Task prompt: Print every line of the material below verbatim, omitting the pictures from your output.

The data:
□ □ □
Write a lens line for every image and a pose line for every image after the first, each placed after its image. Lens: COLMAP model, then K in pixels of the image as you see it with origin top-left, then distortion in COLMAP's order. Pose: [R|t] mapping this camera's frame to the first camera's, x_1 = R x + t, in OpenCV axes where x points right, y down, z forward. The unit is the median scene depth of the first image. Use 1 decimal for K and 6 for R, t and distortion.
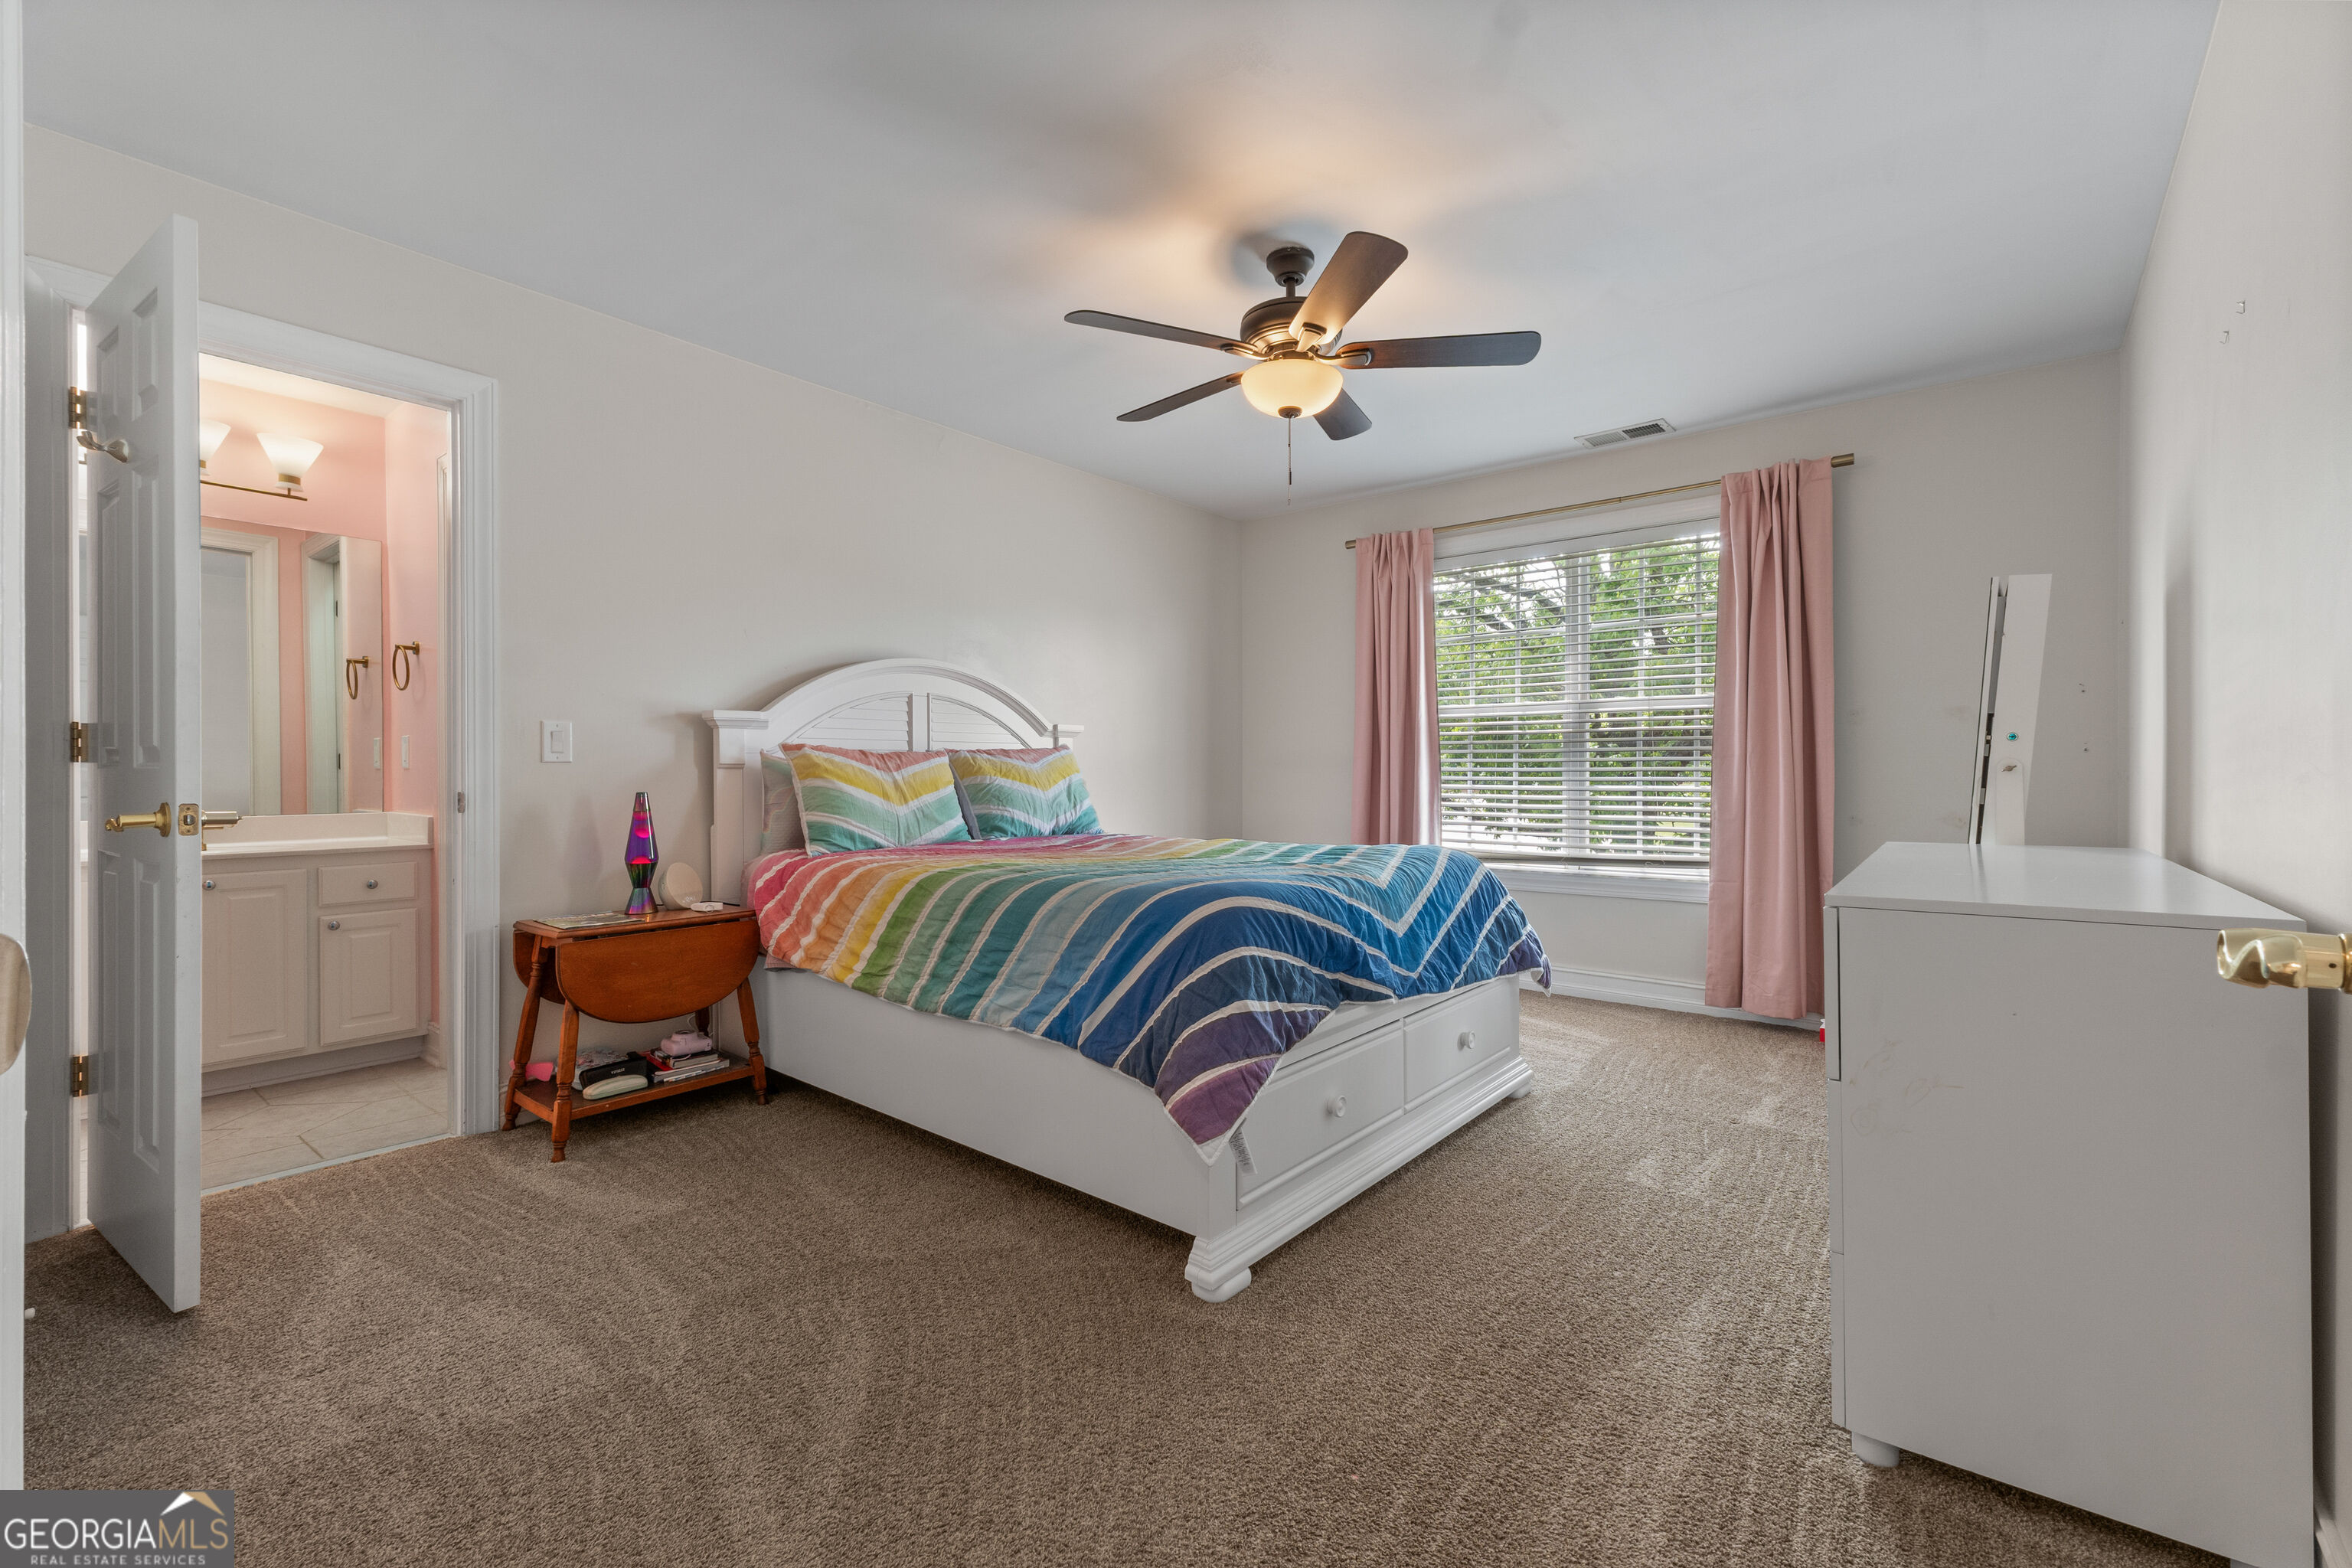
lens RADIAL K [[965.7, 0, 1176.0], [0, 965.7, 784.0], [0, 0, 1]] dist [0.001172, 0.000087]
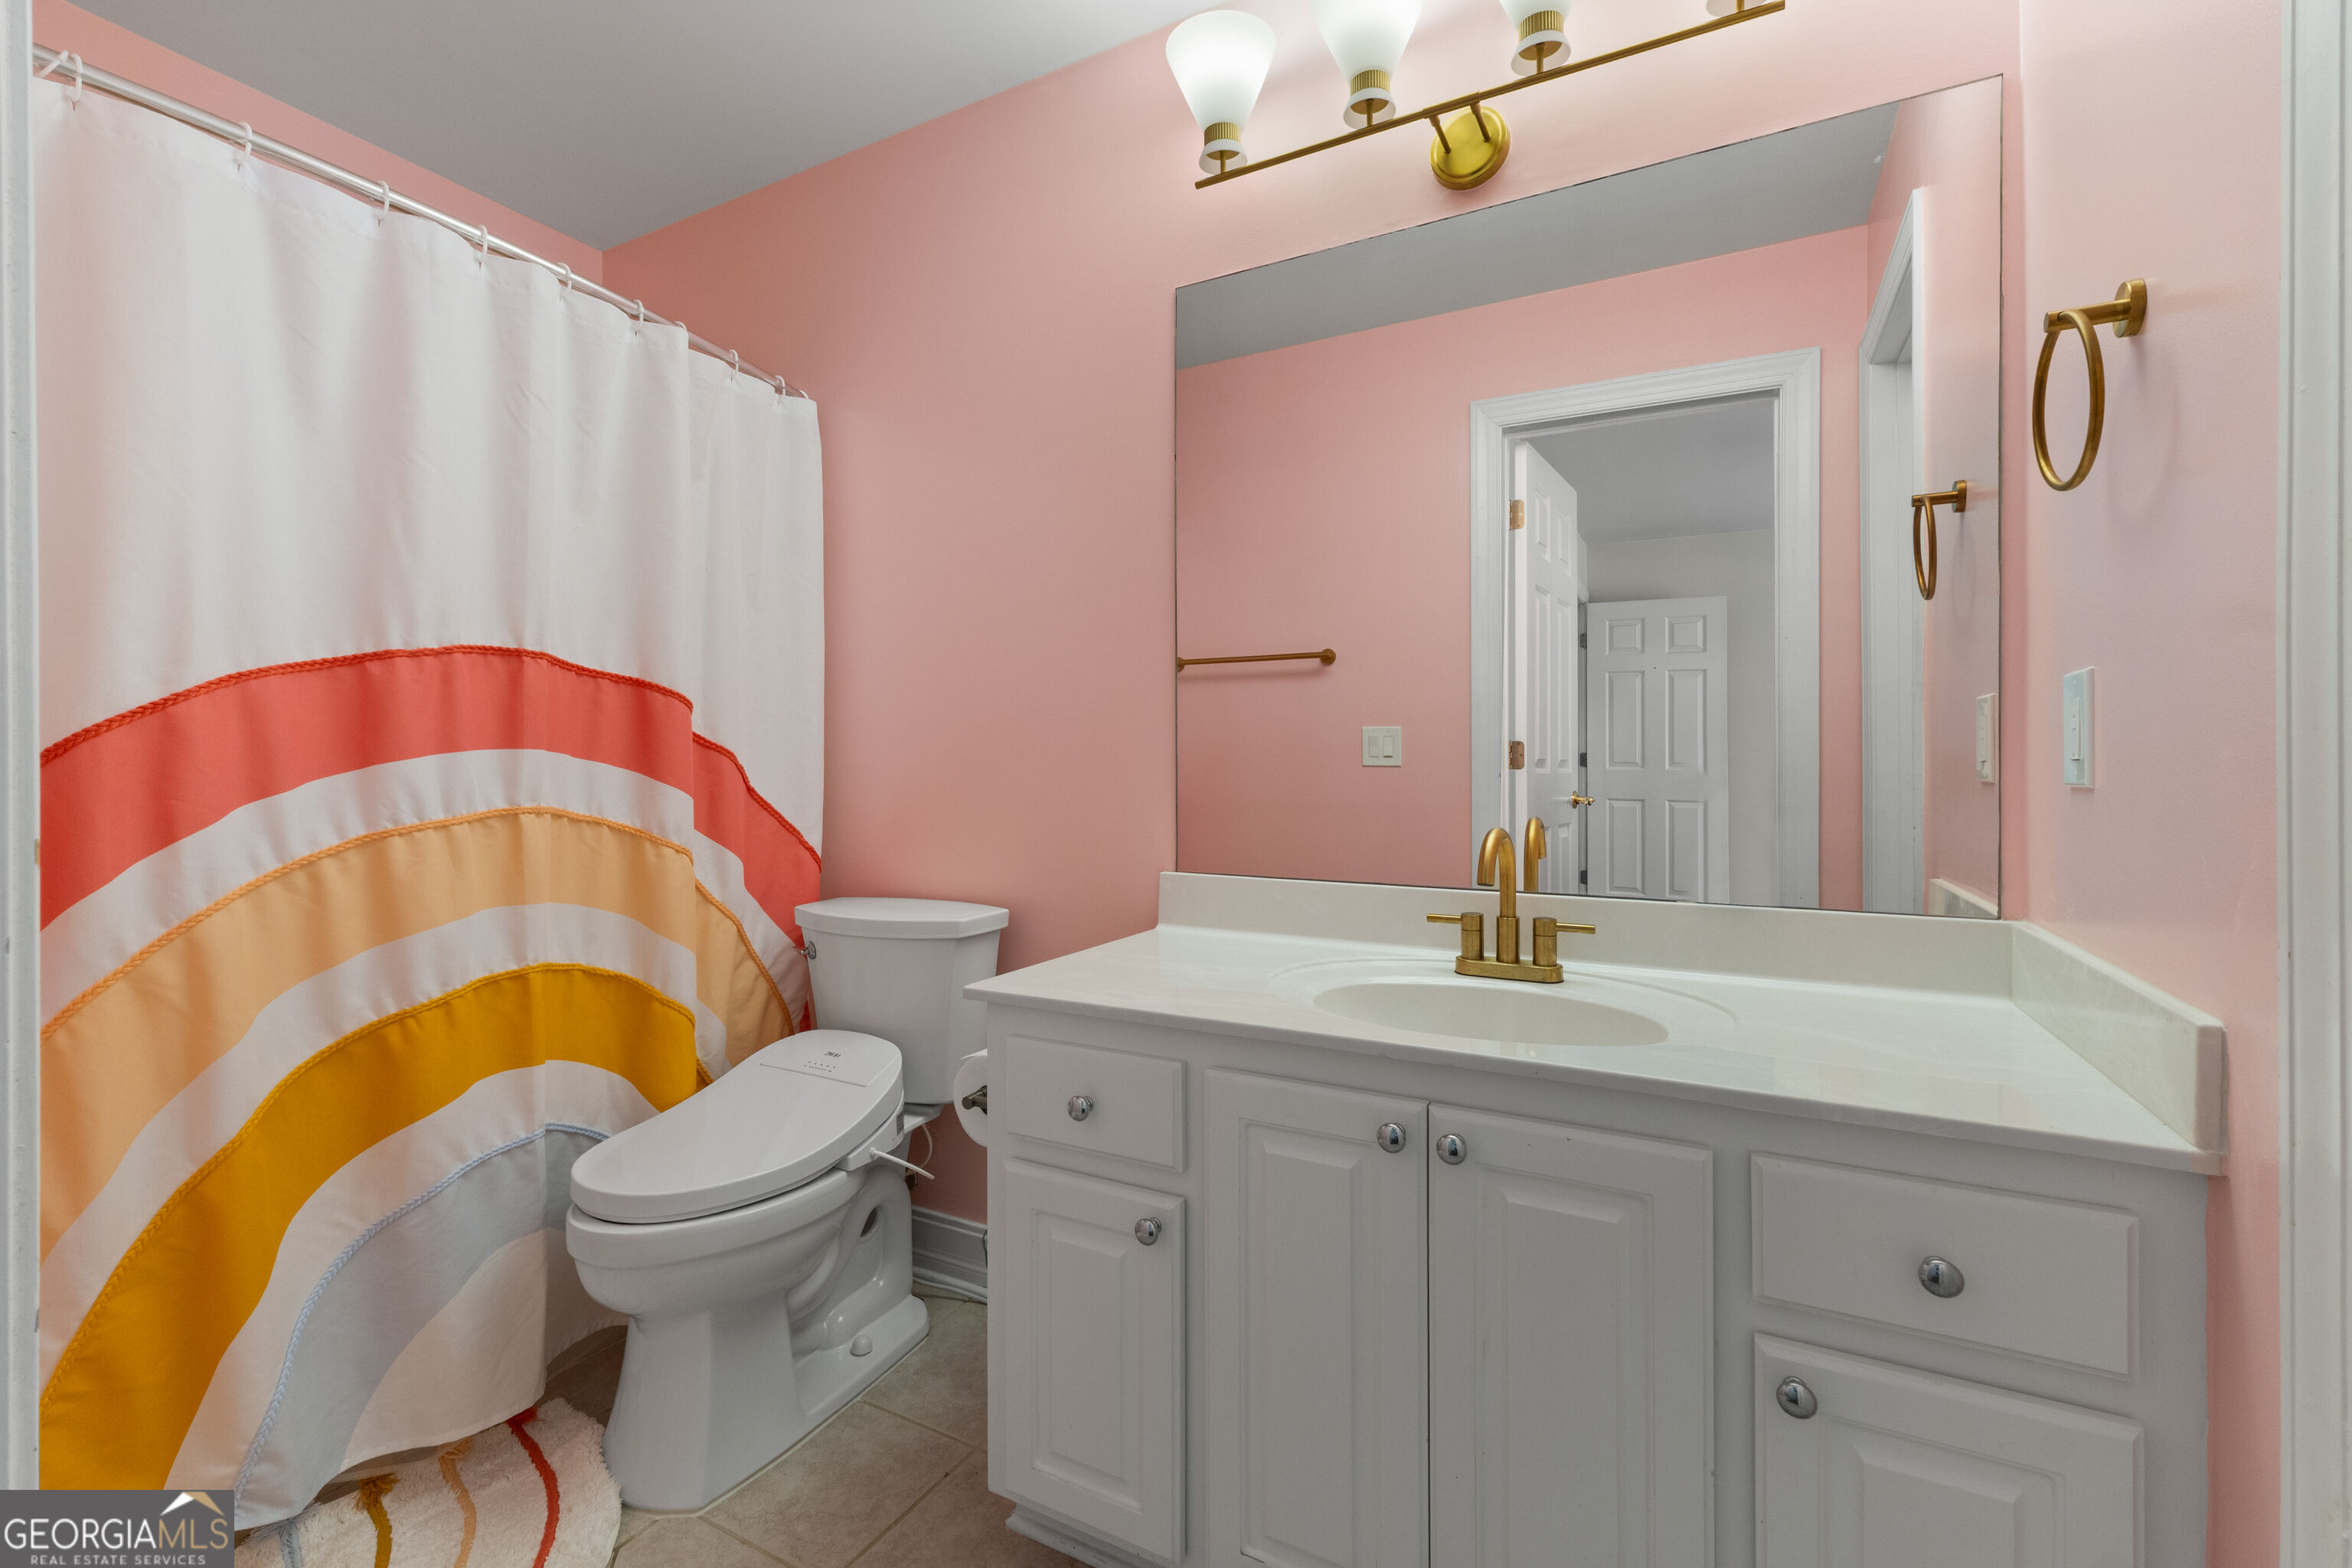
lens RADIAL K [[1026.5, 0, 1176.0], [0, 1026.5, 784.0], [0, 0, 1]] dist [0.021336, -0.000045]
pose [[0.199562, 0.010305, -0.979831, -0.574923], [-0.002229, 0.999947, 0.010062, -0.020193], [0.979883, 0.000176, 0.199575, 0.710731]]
□ □ □
Output of the task:
Write a lens line for every image and a pose line for every image after the first, each placed after its image. Lens: COLMAP model, then K in pixels of the image as you see it with origin top-left, then distortion in COLMAP's order. Pose: [R|t] mapping this camera's frame to the first camera's, x_1 = R x + t, in OpenCV axes where x points right, y down, z forward. The unit is the median scene depth of the first image. Use 1 decimal for K and 6 for R, t and distortion.
lens RADIAL K [[965.7, 0, 1176.0], [0, 965.7, 784.0], [0, 0, 1]] dist [0.001172, 0.000087]
lens RADIAL K [[1026.5, 0, 1176.0], [0, 1026.5, 784.0], [0, 0, 1]] dist [0.021336, -0.000045]
pose [[0.199562, 0.010305, -0.979831, -0.574923], [-0.002229, 0.999947, 0.010062, -0.020193], [0.979883, 0.000176, 0.199575, 0.710731]]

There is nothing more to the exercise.